[[ Records to use open ]]

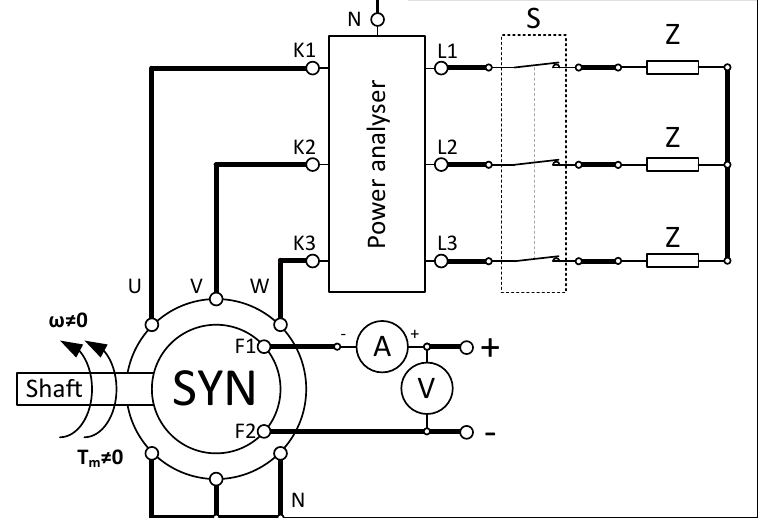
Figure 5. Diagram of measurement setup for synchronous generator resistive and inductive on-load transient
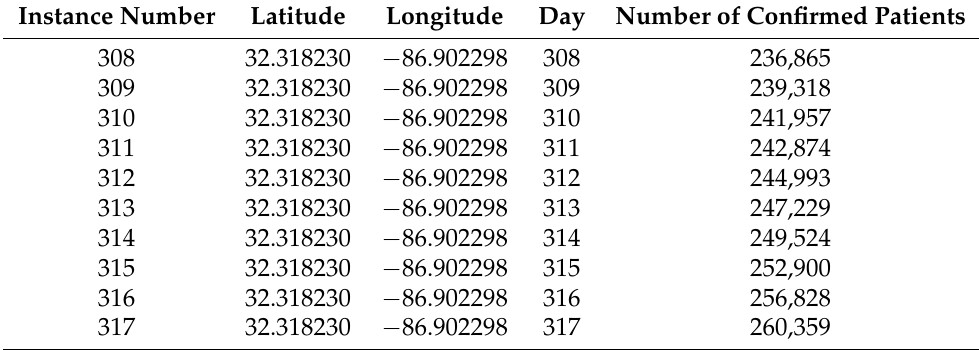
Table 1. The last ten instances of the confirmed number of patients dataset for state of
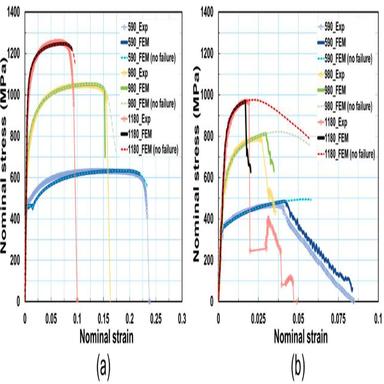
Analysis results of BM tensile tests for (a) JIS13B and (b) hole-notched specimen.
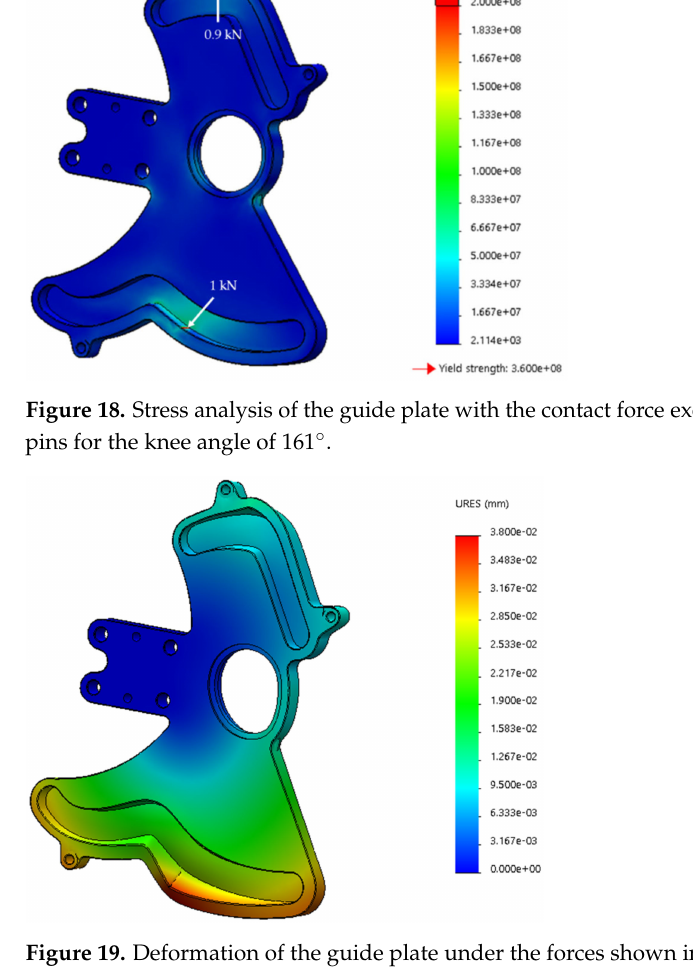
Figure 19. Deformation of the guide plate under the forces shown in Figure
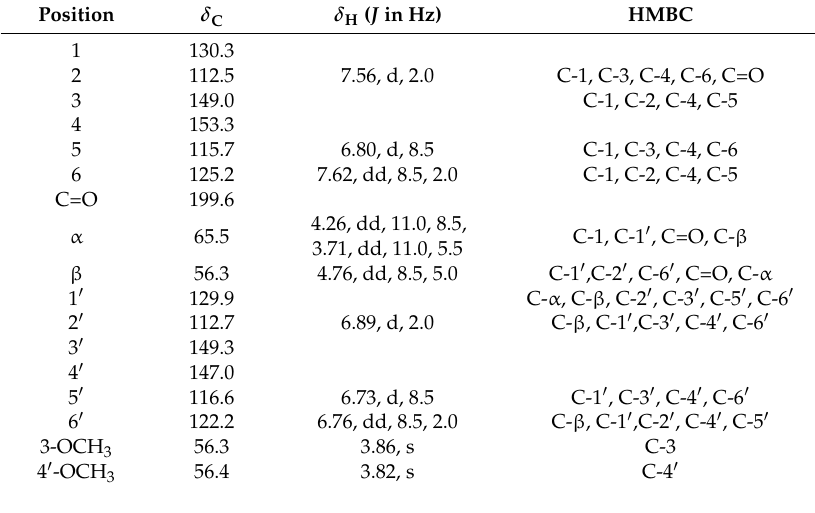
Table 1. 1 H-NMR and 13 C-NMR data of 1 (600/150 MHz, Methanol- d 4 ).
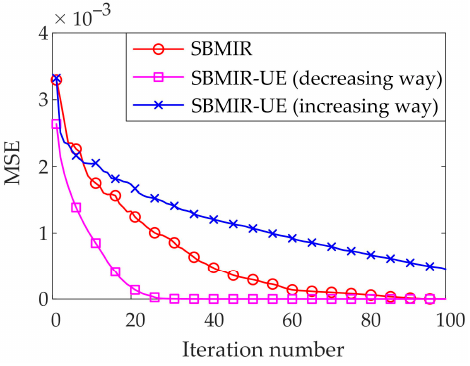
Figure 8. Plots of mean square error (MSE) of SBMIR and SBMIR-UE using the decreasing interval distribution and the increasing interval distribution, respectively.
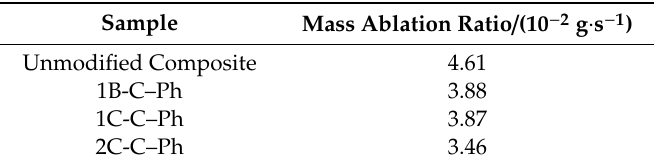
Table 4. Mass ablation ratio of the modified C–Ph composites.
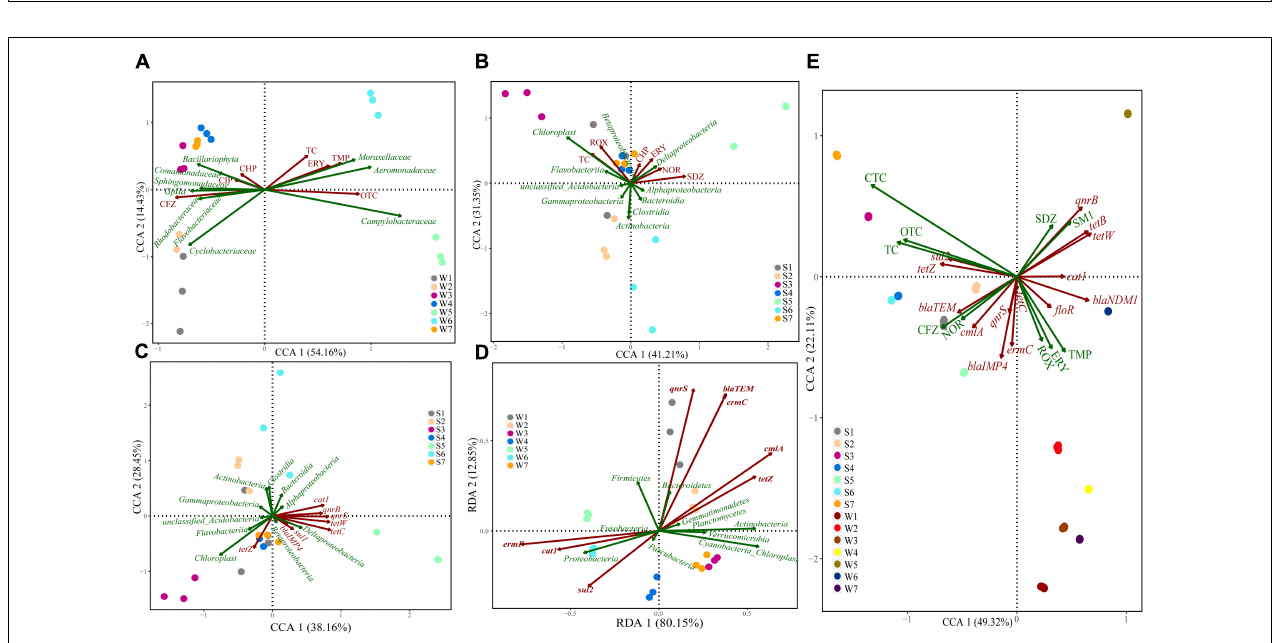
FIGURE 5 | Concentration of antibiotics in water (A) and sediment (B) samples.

[[ Records to use closed ]]

Problem statement:
When a line contains the string "Table", copy it from the records.

Task output:
Table 1. The last ten instances of the confirmed number of patients dataset for state of
Table 1. 1 H-NMR and 13 C-NMR data of 1 (600/150 MHz, Methanol- d 4 ).
Table 4. Mass ablation ratio of the modified C–Ph composites.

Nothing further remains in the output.